Puppeteer.connect(browser_ws_endpoint: ENV['WEBSOCKET_CHROME_URL']) do |browser|
Rails.logger.debug "Attempting to capture screenshot of: + #{uri}"
begin
page = browser.new_page
page.viewport = Puppeteer::Viewport.new(width: 1280, height: 1280)
page.goto(uri.to_s, timeout: 5000) # , wait_until: 'domcontentloaded')
self.http_screenshot = page.screenshot
rescue StandardError => e
# Errors can be thrown due to a number of things: DNS, timeout, etc.
Rails.logger.debug 'Failed to capture screenshot.'
Rails.logger.debug e
ensure
Rails.logger.debug 'Closing browser.'
browser.close
browser.disconnect
end
end
Expected behavior
Memory to remain fairly stable.
Environment
macOS with rvm
Paste the output of ruby --version
ruby 3.3.5 (2024-09-03 revision ef084cc8f4) [arm64-darwin23]
Also note that the method running this is within an ActiveRecord model class. I don't think that should matter.. unless it does. :)
This issue has been automatically marked as stale because it has not had recent activity. It will be closed if no further activity occurs. Thank you for your contributions.
This is still an big issue.
I have the same issue with a very similar setup except using Puppeteer.launch
Puppeteer.launch(headless: headless, args: args) do |browser|
page = browser.pages.first || browser.new_page
# Puppeteer logic
rescue => e
# timeout issues, etc.
ensure
browser.pages.each { |pg| pg.close unless pg.closed? }
# Other cleanup handled by the Puppeteer.launch ensure block
end
I'm using ruby 3.3.5 (2024-09-03 revision ef084cc8f4) [aarch64-linux]

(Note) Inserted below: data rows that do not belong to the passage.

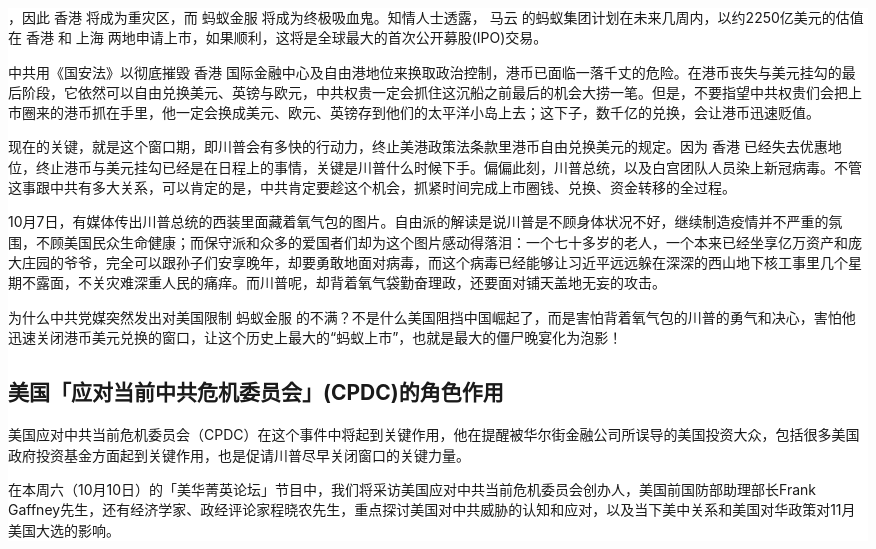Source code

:   </ok>
  ，因此
  <ok href="/term/1043">
   香港
  </ok>
  将成为重灾区，而
  <ok href="/term/70644">
   蚂蚁金服
  </ok>
  将成为终极吸血鬼。知情人士透露，
  <ok href="/term/15935">
   马云
  </ok>
  的蚂蚁集团计划在未来几周内，以约2250亿美元的估值在
  <ok href="/term/1043">
   香港
  </ok>
  和
  <ok href="/term/2303">
   上海
  </ok>
  两地申请上市，如果顺利，这将是全球最大的首次公开募股(IPO)交易。
 </p>
 <div class="AD_Embed__Wrap-sc-1xslmin-0 igMuqX module desktop">
  <div>
  </div>
 </div>
 <p>
  中共用《国安法》以彻底摧毁
  <ok href="/term/1043">
   香港
  </ok>
  国际金融中心及自由港地位来换取政治控制，港币已面临一落千丈的危险。在港币丧失与美元挂勾的最后阶段，它依然可以自由兑换美元、英镑与欧元，中共权贵一定会抓住这沉船之前最后的机会大捞一笔。但是，不要指望中共权贵们会把上市圈来的港币抓在手里，他一定会换成美元、欧元、英镑存到他们的太平洋小岛上去；这下子，数千亿的兑换，会让港币迅速贬值。
 </p>
 <p>
  现在的关键，就是这个窗口期，即川普会有多快的行动力，终止美港政策法条款里港币自由兑换美元的规定。因为
  <ok href="/term/1043">
   香港
  </ok>
  已经失去优惠地位，终止港币与美元挂勾已经是在日程上的事情，关键是川普什么时候下手。偏偏此刻，川普总统，以及白宫团队人员染上新冠病毒。不管这事跟中共有多大关系，可以肯定的是，中共肯定要趁这个机会，抓紧时间完成上市圈钱、兑换、资金转移的全过程。
 </p>
 <p>
  10月7日，有媒体传出川普总统的西装里面藏着氧气包的图片。自由派的解读是说川普是不顾身体状况不好，继续制造疫情并不严重的氛围，不顾美国民众生命健康；而保守派和众多的爱国者们却为这个图片感动得落泪：一个七十多岁的老人，一个本来已经坐享亿万资产和庞大庄园的爷爷，完全可以跟孙子们安享晚年，却要勇敢地面对病毒，而这个病毒已经能够让习近平远远躲在深深的西山地下核工事里几个星期不露面，不关灾难深重人民的痛痒。而川普呢，却背着氧气袋勤奋理政，还要面对铺天盖地无妄的攻击。
 </p>
 <p>
  为什么中共党媒突然发出对美国限制
  <ok href="/term/70644">
   蚂蚁金服
  </ok>
  的不满？不是什么美国阻挡中国崛起了，而是害怕背着氧气包的川普的勇气和决心，害怕他迅速关闭港币美元兑换的窗口，让这个历史上最大的“蚂蚁上市”，也就是最大的僵尸晚宴化为泡影！
 </p>
 <h2>
  美国「应对当前中共危机委员会」(CPDC)的角色作用
 </h2>
 <p>
  美国应对中共当前危机委员会（CPDC）在这个事件中将起到关键作用，他在提醒被华尔街金融公司所误导的美国投资大众，包括很多美国政府投资基金方面起到关键作用，也是促请川普尽早关闭窗口的关键力量。
 </p>
 <p>
  在本周六（10月10日）的「美华菁英论坛」节目中，我们将采访美国应对中共当前危机委员会创办人，美国前国防部助理部长Frank Gaffney先生，还有经济学家、政经评论家程晓农先生，重点探讨美国对中共威胁的认知和应对，以及当下美中关系和美国对华政策对11月美国大选的影响。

This issue has been automatically marked as stale because it has not had recent activity. It will be closed if no further activity occurs. Thank you for your contributions.
I'm having the same issue
I was able to work around this issue by using a child process (not ideal but it works). I run my puppeteer code in a delayed job process that runs inside a docker container. This approach will put the memory leaking issue into an isolated process so it can be properly cleaned up when it finishes.

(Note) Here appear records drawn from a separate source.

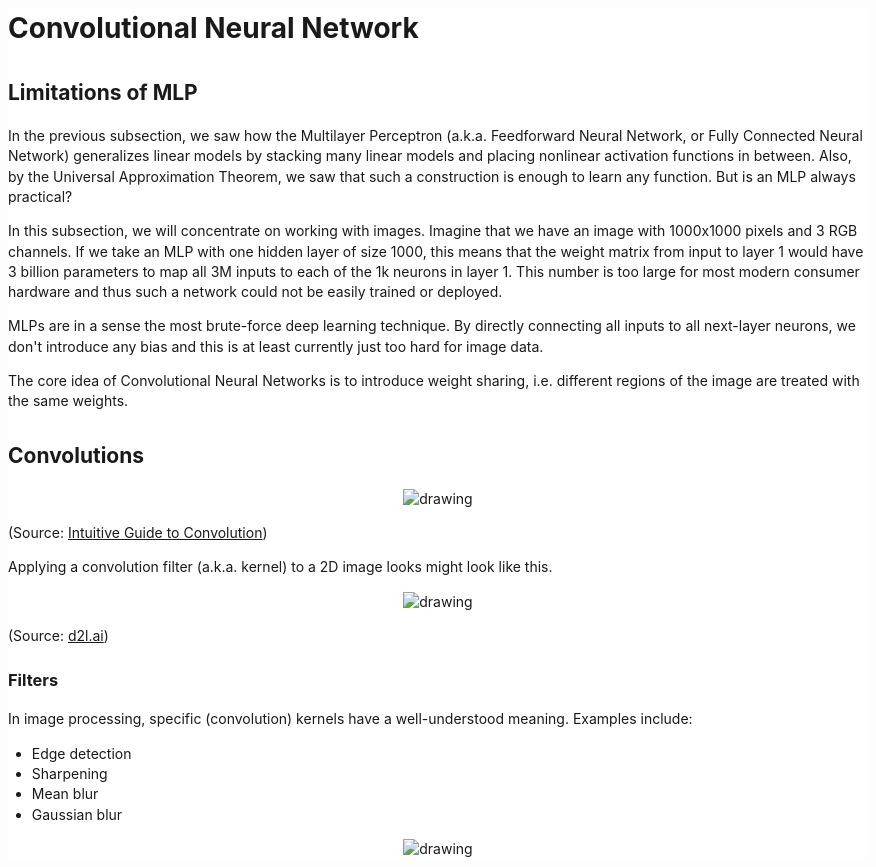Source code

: # Convolutional Neural Network

## Limitations of MLP

In the previous subsection, we saw how the Multilayer Perceptron (a.k.a. Feedforward Neural Network, or Fully Connected Neural Network) generalizes linear models by stacking many linear models and placing nonlinear activation functions in between. Also, by the Universal Approximation Theorem, we saw that such a construction is enough to learn any function. But is an MLP always practical?

In this subsection, we will concentrate on working with images. Imagine that we have an image with 1000x1000 pixels and 3 RGB channels. If we take an MLP with one hidden layer of size 1000, this means that the weight matrix from input to layer 1 would have 3 billion parameters to map all 3M inputs to each of the 1k neurons in layer 1. This number is too large for most modern consumer hardware and thus such a network could not be easily trained or deployed.

MLPs are in a sense the most brute-force deep learning technique. By directly connecting all inputs to all next-layer neurons, we don't introduce any bias and this is at least currently just too hard for image data.

The core idea of Convolutional Neural Networks is to introduce weight sharing, i.e. different regions of the image are treated with the same weights.

## Convolutions

<div style="text-align:center">
    <img src="https://i.imgur.com/1AJ3d98.png" alt="drawing" width="500"/>
</div>

(Source: [Intuitive Guide to Convolution](https://betterexplained.com/articles/intuitive-convolution/))

Applying a convolution filter (a.k.a. kernel) to a 2D image looks might look like this.

<div style="text-align:center">
    <img src="https://i.imgur.com/ygH2Go6.png" alt="drawing" width="350"/>
</div>

(Source: [d2l.ai](https://d2l.ai/chapter_convolutional-neural-networks/conv-layer.html))

### Filters

In image processing, specific (convolution) kernels have a well-understood meaning. Examples include:

- Edge detection
- Sharpening
- Mean blur
- Gaussian blur

<div style="text-align:center">
    <img src="https://i.imgur.com/PKCBAVh.png" alt="drawing" width="500"/>
</div>
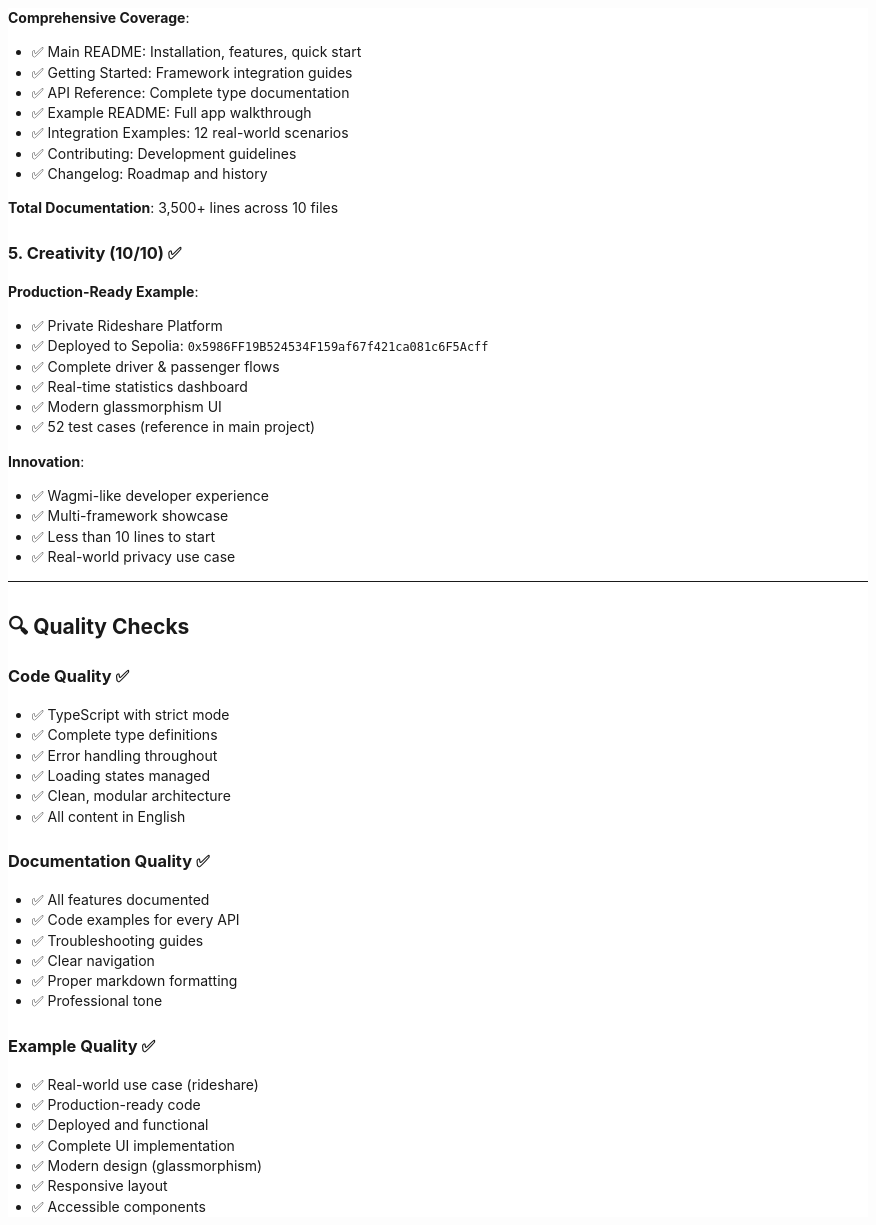 **Comprehensive Coverage**:
- ✅ Main README: Installation, features, quick start
- ✅ Getting Started: Framework integration guides
- ✅ API Reference: Complete type documentation
- ✅ Example README: Full app walkthrough
- ✅ Integration Examples: 12 real-world scenarios
- ✅ Contributing: Development guidelines
- ✅ Changelog: Roadmap and history

**Total Documentation**: 3,500+ lines across 10 files

### 5. Creativity (10/10) ✅

**Production-Ready Example**:
- ✅ Private Rideshare Platform
- ✅ Deployed to Sepolia: `0x5986FF19B524534F159af67f421ca081c6F5Acff`
- ✅ Complete driver & passenger flows
- ✅ Real-time statistics dashboard
- ✅ Modern glassmorphism UI
- ✅ 52 test cases (reference in main project)

**Innovation**:
- ✅ Wagmi-like developer experience
- ✅ Multi-framework showcase
- ✅ Less than 10 lines to start
- ✅ Real-world privacy use case

---

## 🔍 Quality Checks

### Code Quality ✅
- ✅ TypeScript with strict mode
- ✅ Complete type definitions
- ✅ Error handling throughout
- ✅ Loading states managed
- ✅ Clean, modular architecture
- ✅ All content in English

### Documentation Quality ✅
- ✅ All features documented
- ✅ Code examples for every API
- ✅ Troubleshooting guides
- ✅ Clear navigation
- ✅ Proper markdown formatting
- ✅ Professional tone

### Example Quality ✅
- ✅ Real-world use case (rideshare)
- ✅ Production-ready code
- ✅ Deployed and functional
- ✅ Complete UI implementation
- ✅ Modern design (glassmorphism)
- ✅ Responsive layout
- ✅ Accessible components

def using_puppeteer(headless: true, args: DEFAULT_PUPPET_ARGS)
file = Tempfile.new(SecureRandom.hex(10).to_s, Rails.root.join('tmp'))
pid = Process.fork do
Puppeteer.launch(headless: headless, args: args) do |browser|
page = browser.pages.first || browser.new_page
# Do whatever you need with puppeteer using a block
puppet_result = yield(browser, page)
file.write(puppet_result.to_json) if puppet_result.present? && puppet_result.respond_to?(:to_json)
rescue => e
# Do whatever on exception
# Store exception so it can be given to the worker process
file.write("Exception: #{e.message}")
ensure
file.flush
# Do any cleanup operations on the page
browser.close
file.close unless file.closed?
exit(0)
end
end
Process.wait(pid)
# Use the tempfile in the main process to handle whatever was returned by the puppeteer process
file.rewind
# Get whatever the puppet process returned, if anything
result_from_puppet = file.read
return if result_from_puppet.blank?
raise(result_from_puppet.split('Exception: ').last) if result_from_puppet.include?('Exception: ')
JSON.parse(result_from_puppet)
end
Then it can be used like
using_puppeteer(headless: headless) do |_browser, page|
# Do whatever you need with puppeteer. Memory will be cleaned up after use
end
This issue has been automatically marked as stale because it has not had recent activity. It will be closed if no further activity occurs. Thank you for your contributions.